Regarding BC's response to Mike's questions:

Very quick answer: (others will probably criticize and amplify.)

My understanding is that th fiber does work like a wave guide. I
suspect this is true if the relative dimensions are the same. A
quick search of the webb will reveal the truth or falsity. [aside,
I think the graded N is so total internal reflection will occur at
shallower angles than the Brewster's (right word?) determined for
1.5]

The chase: the formula for the group speed down the guide is v sub
g = C sqrt[ 1- (frees space wavelength/2*waveguide dimension)^2];
the wave guide dimension is for a rectangular guide with E
perpendicular (lowest mode).

Berkeley Phys. Lab. B 10 explores this including deriving the group
and phase speeds.

bc who suspects the experiment is a fraud. A less fraudulent
experiment is to use coaxial cable driven by the pulse generator.
Compare the predicted from the cable's Z w/ measured.
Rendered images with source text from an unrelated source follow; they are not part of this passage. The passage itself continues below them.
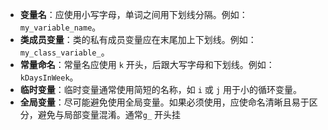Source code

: - **变量名**：应使用小写字母，单词之间用下划线分隔。例如：`my_variable_name`。
- **类成员变量**：类的私有成员变量应在末尾加上下划线。例如：`my_class_variable_`。
- **常量命名**：常量名应使用 `k` 开头，后跟大写字母和下划线。例如：`kDaysInWeek`。
- **临时变量**：临时变量通常使用简短的名称，如 `i` 或 `j` 用于小的循环变量。
- **全局变量**：尽可能避免使用全局变量。如果必须使用，应使命名清晰且易于区分，避免与局部变量混淆。通常`g_` 开头挂
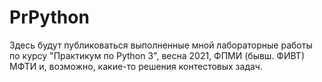 # PrPython
Здесь будут публиковаться выполненные мной лабораторные работы по курсу  "Практикум по Python 3", весна 2021, ФПМИ (бывш. ФИВТ) МФТИ и, возможно, какие-то решения контестовых задач.
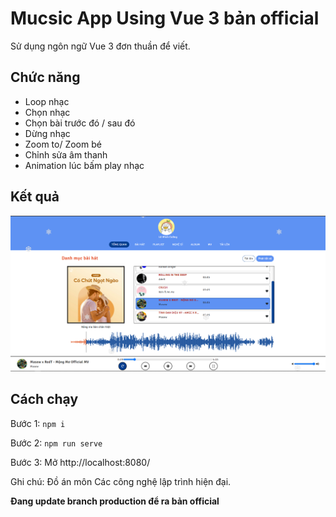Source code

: # Mucsic App Using Vue 3 bản official

Sử dụng ngôn ngữ Vue 3 đơn thuần để viết.

## Chức năng

-   Loop nhạc
-   Chọn nhạc
-   Chọn bài trước đó / sau đó
-   Dừng nhạc
-   Zoom to/ Zoom bé
-   Chỉnh sửa âm thanh
-   Animation lúc bấm play nhạc

## Kết quả

![alt](./images/2.png)

## Cách chạy

Bước 1:
`npm i`

Bước 2:
`npm run serve`

Bước 3:
Mở http://localhost:8080/

Ghi chú: Đồ án môn Các công nghệ lập trình hiện đại.

**Đang update branch production để ra bản official**
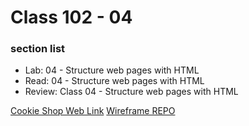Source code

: # Class 102 - 04

### section list

- Lab: 04 - Structure web pages with HTML
- Read: 04 - Structure web pages with HTML
- Review: Class 04 - Structure web pages with HTML

[Cookie Shop Web Link](https://vmo2020.github.io/)
[Wireframe REPO](https://github.com/VMO2020/wireframe-demo)
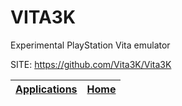 # VITA3K

 Experimental PlayStation Vita emulator

 SITE: https://github.com/Vita3K/Vita3K

 | [Applications](https://portable-linux-apps.github.io/apps.html) | [Home](https://portable-linux-apps.github.io)
 | --- | --- |
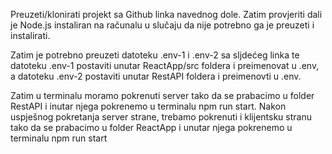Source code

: Preuzeti/klonirati projekt sa Github linka navednog dole. Zatim provjeriti dali je Node.js instaliran na računalu u slučaju da nije potrebno ga je preuzeti i instalirati.

Zatim je potrebno preuzeti datoteku .env-1 i .env-2 sa sljdećeg linka  te datoteku .env-1 postaviti unutar ReactApp/src foldera i preimenovat u .env, a datoteku .env-2 postaviti unutar RestAPI foldera i preimenovti u .env.

Zatim u terminalu moramo pokrenuti server tako da se prabacimo u folder RestAPI i inutar njega pokrenemo u terminalu npm run start. Nakon uspješnog pokretanja server strane, trebamo pokrenuti i klijentsku stranu tako da se prabacimo u folder ReactApp i unutar njega pokrenemo u terminalu npm run start

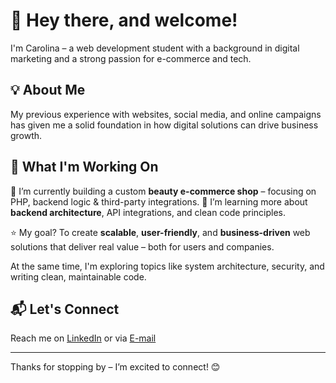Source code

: # 👋 Hey there, and welcome!

I'm Carolina – a web development student with a background in digital marketing and a strong passion for e-commerce and tech.

## 💡 About Me

My previous experience with websites, social media, and online campaigns has given me a solid foundation in how digital solutions can drive business growth.

## 🔧 What I'm Working On

🔭 I’m currently building a custom **beauty e-commerce shop** – focusing on PHP, backend logic & third-party integrations.
🌱 I’m learning more about **backend architecture**, API integrations, and clean code principles.

⭐️ My goal? To create **scalable**, **user-friendly**, and **business-driven** web solutions that deliver real value – both for users and companies.

At the same time, I'm exploring topics like system architecture, security, and writing clean, maintainable code.

## 📬 Let's Connect

Reach me on [LinkedIn](https://www.linkedin.com/in/carolina-cordoba-455ab9166/) or via [E-mail](mailto:carolina.cordoba@medieinstitutet.se)

---

Thanks for stopping by – I’m excited to connect! 😊
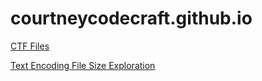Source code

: # courtneycodecraft.github.io
[CTF Files](/ctf)

[Text Encoding File Size Exploration](encoding.html)
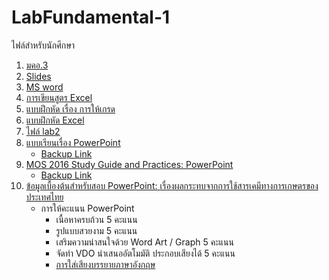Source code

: # LabFundamental-1
ไฟล์สำหรับนักศึกษา
1. [มคอ.3](https://github.com/watcom2003/LabFundamental-1/blob/master/files/%E0%B8%A1%E0%B8%84%E0%B8%AD.3%204120101%20%E0%B9%80%E0%B8%97%E0%B8%84%E0%B9%82%E0%B8%99%E0%B9%82%20%E0%B8%A5%E0%B8%A2%E0%B8%B5%E0%B8%AA%E0%B8%B2%E0%B8%A3%E0%B8%AA%E0%B8%99%E0%B9%80%E0%B8%97%E0%B8%A8%E0%B9%81%E0%B8%A5%E0%B8%B0%E0%B8%81%E0%B8%B2%E0%B8%A3%E0%B8%AA%E0%B8%B7%E0%B9%88%E0%B8%AD%E0%B8%AA%E0%B8%B2%E0%B8%A3%20(2018)%20.pdf)
1. [Slides](https://drive.google.com/drive/folders/1tj0CCZH7VsjdnHF_jNyHBSUl5BbSh0Rr?usp=sharing)
1. [MS word](https://github.com/watcom2003/LabFundamental-1/blob/master/files/%E0%B9%81%E0%B8%9A%E0%B8%9A%E0%B8%97%E0%B8%94%E0%B8%AA%E0%B8%AD%E0%B8%9A%20Microsoft%20Word.pdf)
1. [การเขียนสูตร Excel](https://juri05.files.wordpress.com/2011/05/function.pdf)
1. [แบบฝึกหัด เรื่อง การให้เกรด](https://github.com/watcom2003/LabFundamental-1/blob/master/files/Test-Grade.xlsx)
1. [แบบฝึกหัด Excel](https://faculty.fuqua.duke.edu/~pecklund/ExcelReview/BasicsPractice.xls)
1. [ไฟล์ lab2](https://github.com/watcom2003/LabFundamental-1/blob/master/files/lab2.xlsx)
1. [แบบเรียนเรื่อง PowerPoint](https://www.dit.ie/media/ittraining/msoffice/MOAC_Powerpoint_2016.pdf) 
   - [Backup Link](https://drive.google.com/file/d/1ePmVoUupjJiA6k-0UjYGnDk8FQ7vVpQE/view?usp=sharing)
1. [MOS 2016 Study Guide and Practices: PowerPoint](https://www.lee.k12.nc.us/cms/lib/NC01001912/Centricity/Domain/850/MOS_2016_Study_Guide_Microsoft_PowerPoint.pdf) 
   - [Backup Link](https://drive.google.com/file/d/1nH4f_Txr-_sXzs1EtUqqgrmgJ-y_odVI/view?usp=sharing)
1. [ข้อมูลเบื้องต้นสำหรับสอบ PowerPoint: เรื่องผลกระทบจากการใช้สารเคมีทางการเกษตรของประเทศไทย](files)
   - การให้คะแนน PowerPoint
      - เนื้อหาครบถ้วน		5 คะแนน
      - รูปแบบสวยงาม		5 คะแนน
      - เสริมความน่าสนใจด้วย Word Art / Graph	5 คะแนน
      - จัดทำ VDO นำเสนออัตโมมัติ ประกอบเสียงได้ 	5 คะแนน
      - [การใส่เสียงบรรยายภาษาอังกฤษ](https://www.naturalreaders.com/online/?action=upload)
In a real sense *any* experiment that purports to actually measure c
is a 'fraud'. This is simply because c is a defined quantity--not a
measurable one. Experimentally determining c is like experimentally
determining the numerical value of a dozen. Since 1983 the meter has
been *defined* to be 1/299792458 of the distance light travels in a
vacuum in 1 sec. Any experiment that advertises itself as measuring
c really is either measuring the quality of the calibration of the
time and/or distance standards used in the experiment, or measuring
the size of the systematic errors/corrections in the measurement
(such as the accuracy of the value of the refractive index).
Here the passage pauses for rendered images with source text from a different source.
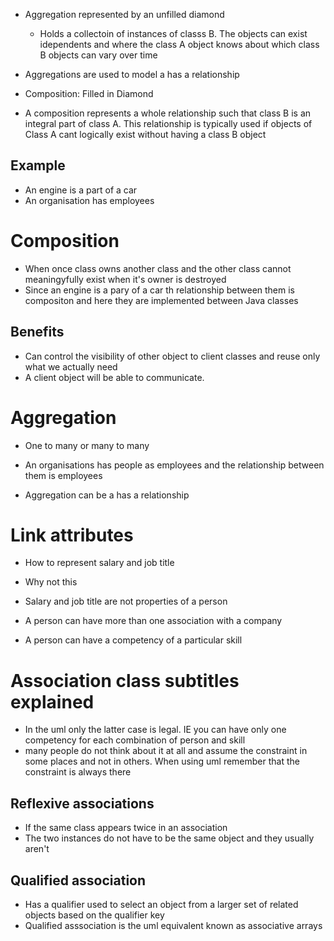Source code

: - Aggregation represented by an unfilled diamond
  - Holds a collectoin of instances of classs B. The objects can exist idependents and where the class A object knows about which class B objects can vary over time
- Aggregations are used to model a has a relationship
- Composition: Filled in Diamond

- A composition represents a whole relationship such that class B is an integral part of class A. This relationship is typically used if objects of Class A cant logically exist without having a class B object

## Example

- An engine is a part of a car
- An organisation has employees

# Composition

- When once class owns another class and the other class cannot meaningyfully exist when it's owner is destroyed
- Since an engine is a pary of a car th relationship between them is compositon and here they are implemented between Java classes

## Benefits

- Can control the visibility of other object to client classes and reuse only what we actually need
- A client object will be able to communicate.

# Aggregation

- One to many or many to many
- An organisations has people as employees and the relationship between them is employees

- Aggregation can be a has a relationship

# Link attributes

- How to represent salary and job title
- Why not this
- Salary and job title are not properties of a person

- A person can have more than one association with a company
- A person can have a competency of a particular skill

# Association class subtitles explained

- In the uml only the latter case is legal. IE you can have only one competency for each combination of person and skill
- many people do not think about it at all and assume the constraint in some places and not in others. When using uml remember that the constraint is always there

## Reflexive associations

- If the same class appears twice in an association
- The two instances do not have to be the same object and they usually aren't

## Qualified association

- Has a qualifier used to select an object from a larger set of related objects based on the qualifier key
- Qualified asssociation is the uml equivalent known as associative arrays
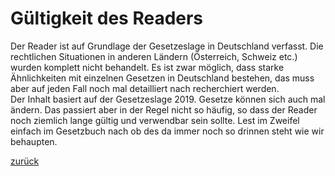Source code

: # Gültigkeit des Readers

<!-- Gültigkeit-des-Readers.png -->
  
Der Reader ist auf Grundlage der Gesetzeslage in Deutschland verfasst. Die rechtlichen Situationen in anderen Ländern (Österreich, Schweiz etc.) wurden komplett nicht behandelt. Es ist zwar möglich, dass starke Ähnlichkeiten mit einzelnen Gesetzen in Deutschland bestehen, das muss aber auf jeden Fall noch mal detailliert nach recherchiert werden.  
Der Inhalt basiert auf der Gesetzeslage 2019. Gesetze können sich auch mal ändern. Das passiert aber in der Regel nicht so häufig, so dass der Reader noch ziemlich lange gültig und verwendbar sein sollte. Lest im Zweifel einfach im Gesetzbuch nach ob des da immer noch so drinnen steht wie wir behaupten.

[zurück](gesetzesverzeichnis-2.md)
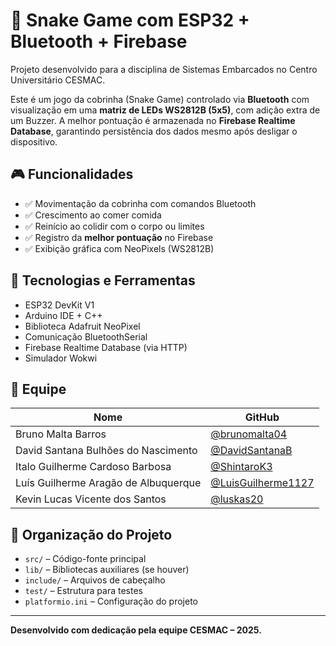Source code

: # 🐍 Snake Game com ESP32 + Bluetooth + Firebase

Projeto desenvolvido para a disciplina de Sistemas Embarcados no Centro Universitário CESMAC.

Este é um jogo da cobrinha (Snake Game) controlado via **Bluetooth** com visualização em uma **matriz de LEDs WS2812B (5x5)**, com adição extra de um Buzzer. A melhor pontuação é armazenada no **Firebase Realtime Database**, garantindo persistência dos dados mesmo após desligar o dispositivo.

## 🎮 Funcionalidades

- ✅ Movimentação da cobrinha com comandos Bluetooth
- ✅ Crescimento ao comer comida
- ✅ Reinício ao colidir com o corpo ou limites
- ✅ Registro da **melhor pontuação** no Firebase
- ✅ Exibição gráfica com NeoPixels (WS2812B)

## 🧰 Tecnologias e Ferramentas

- ESP32 DevKit V1
- Arduino IDE + C++
- Biblioteca Adafruit NeoPixel
- Comunicação BluetoothSerial
- Firebase Realtime Database (via HTTP)
- Simulador Wokwi

## 👥 Equipe

| Nome                                     | GitHub                                |
|------------------------------------------|----------------------------------------|
| Bruno Malta Barros                       | [@brunomalta04](https://github.com/brunomalta04)       |
| David Santana Bulhões do Nascimento      | [@DavidSantanaB](https://github.com/DavidSantanaB)     |
| Italo Guilherme Cardoso Barbosa          | [@ShintaroK3](https://github.com/ShintaroK3)           |
| Luís Guilherme Aragão de Albuquerque     | [@LuisGuilherme1127](https://github.com/LuisGuilherme1127) |
| Kevin Lucas Vicente dos Santos           | [@luskas20](https://github.com/luskas20)               |


## 📁 Organização do Projeto

- `src/` – Código-fonte principal
- `lib/` – Bibliotecas auxiliares (se houver)
- `include/` – Arquivos de cabeçalho
- `test/` – Estrutura para testes
- `platformio.ini` – Configuração do projeto

---

**Desenvolvido com dedicação pela equipe CESMAC – 2025.**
In our Modern Physics lab course at my college we usually do perform
an experiment that ostensibly claims to measure c by measuring the
time of flight delay in a AM modulated signal riding on a laser beam
that is split with a beam splitter with one beam being reflected off
of a mirror a few 10's of meters away compared to the reference beam
having a short total path length of a fraction of a meter. The
modulated signals from the short path beam and from the long path
beam are compared using a 2 channel o-scope after each beam is sent
to its respective photodetector. I warn the class that the
experiment really measures a combination of the calibration of
the claimed time-base sweep rate of the scope, some contamination
effects from some internal crosstalk between the signals in the
common electronics of the detectors/preamplifiers apparatus for both
channels, and the ability of the students to eyeball the delay time
between the sine wave modulation signals on the scope.
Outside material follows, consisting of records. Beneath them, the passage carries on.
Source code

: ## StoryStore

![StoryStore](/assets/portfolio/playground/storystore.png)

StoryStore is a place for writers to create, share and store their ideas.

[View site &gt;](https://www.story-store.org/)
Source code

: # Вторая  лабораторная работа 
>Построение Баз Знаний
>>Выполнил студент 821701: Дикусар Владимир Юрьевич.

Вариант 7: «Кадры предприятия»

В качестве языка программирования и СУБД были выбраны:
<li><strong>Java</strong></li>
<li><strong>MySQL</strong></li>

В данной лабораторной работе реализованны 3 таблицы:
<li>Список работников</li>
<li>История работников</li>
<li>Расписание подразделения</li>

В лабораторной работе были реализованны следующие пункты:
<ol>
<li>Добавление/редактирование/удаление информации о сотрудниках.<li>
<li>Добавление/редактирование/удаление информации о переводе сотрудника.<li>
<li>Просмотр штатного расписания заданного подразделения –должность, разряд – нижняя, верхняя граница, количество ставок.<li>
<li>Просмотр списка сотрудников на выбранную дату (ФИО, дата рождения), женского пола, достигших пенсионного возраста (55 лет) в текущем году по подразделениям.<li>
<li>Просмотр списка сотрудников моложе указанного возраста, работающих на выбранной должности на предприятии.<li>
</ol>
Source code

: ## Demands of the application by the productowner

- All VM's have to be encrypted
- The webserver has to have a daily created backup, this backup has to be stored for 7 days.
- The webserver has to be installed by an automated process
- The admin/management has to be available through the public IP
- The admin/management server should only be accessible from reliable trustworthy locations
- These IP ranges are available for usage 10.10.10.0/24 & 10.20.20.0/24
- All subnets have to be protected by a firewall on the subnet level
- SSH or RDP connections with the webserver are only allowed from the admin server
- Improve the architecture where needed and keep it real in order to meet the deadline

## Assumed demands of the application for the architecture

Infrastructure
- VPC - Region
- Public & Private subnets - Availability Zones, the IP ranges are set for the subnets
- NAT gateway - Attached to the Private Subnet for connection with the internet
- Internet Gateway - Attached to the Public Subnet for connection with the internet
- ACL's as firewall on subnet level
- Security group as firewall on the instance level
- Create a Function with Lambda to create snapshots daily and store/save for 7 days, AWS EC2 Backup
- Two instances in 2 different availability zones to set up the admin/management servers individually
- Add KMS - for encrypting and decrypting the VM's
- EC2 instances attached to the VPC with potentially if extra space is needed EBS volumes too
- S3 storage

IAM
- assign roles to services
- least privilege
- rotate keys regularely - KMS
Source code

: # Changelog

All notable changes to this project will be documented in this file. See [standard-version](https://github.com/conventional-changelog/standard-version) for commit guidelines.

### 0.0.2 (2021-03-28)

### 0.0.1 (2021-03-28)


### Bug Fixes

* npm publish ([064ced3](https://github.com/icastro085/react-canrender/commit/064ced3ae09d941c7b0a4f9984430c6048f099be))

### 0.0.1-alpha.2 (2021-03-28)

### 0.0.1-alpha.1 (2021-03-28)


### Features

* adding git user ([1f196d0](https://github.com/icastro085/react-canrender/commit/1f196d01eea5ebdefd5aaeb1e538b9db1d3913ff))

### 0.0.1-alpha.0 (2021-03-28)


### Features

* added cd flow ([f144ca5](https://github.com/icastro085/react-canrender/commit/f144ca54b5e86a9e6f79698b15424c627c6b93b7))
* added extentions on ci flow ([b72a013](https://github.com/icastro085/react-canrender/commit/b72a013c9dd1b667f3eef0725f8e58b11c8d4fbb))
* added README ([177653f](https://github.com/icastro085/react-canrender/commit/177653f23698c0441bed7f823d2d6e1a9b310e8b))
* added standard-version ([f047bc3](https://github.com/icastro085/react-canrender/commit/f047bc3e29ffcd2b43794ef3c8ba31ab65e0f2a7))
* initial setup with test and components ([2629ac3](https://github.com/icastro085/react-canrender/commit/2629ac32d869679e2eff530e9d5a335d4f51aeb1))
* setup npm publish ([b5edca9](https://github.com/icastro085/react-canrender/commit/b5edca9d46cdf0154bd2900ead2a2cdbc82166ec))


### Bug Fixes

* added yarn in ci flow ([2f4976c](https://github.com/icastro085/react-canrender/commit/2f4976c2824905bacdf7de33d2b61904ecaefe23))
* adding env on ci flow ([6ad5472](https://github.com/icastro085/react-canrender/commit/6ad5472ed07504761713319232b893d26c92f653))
In this experiment the actual distance measurements involved are not
the accuracy-limiting quantities in the experiment (even though the
*meter* is actually defined via the defined value of c and the prior
Cesium definition of the duration of a second and) even though they
mostly involve the low-tech methods of counting floor tile squares
to the distant mirror and measuring the path length of the short
beam using a meterstick and visually checking that the cable lengths
from the detectors to the two scope inputs are equal by laying them
side by side and looking at them. The typical accuracy of the
'measurement' is about 3 - 4 % which is much worse than the accuracy
of the relevant distance measurements involved, and mostly reflects
a combination of a mis-calibration of the scope time-base and some
contaminating signal crosstalk in the apparatus electronics
(presumably via the common power supply).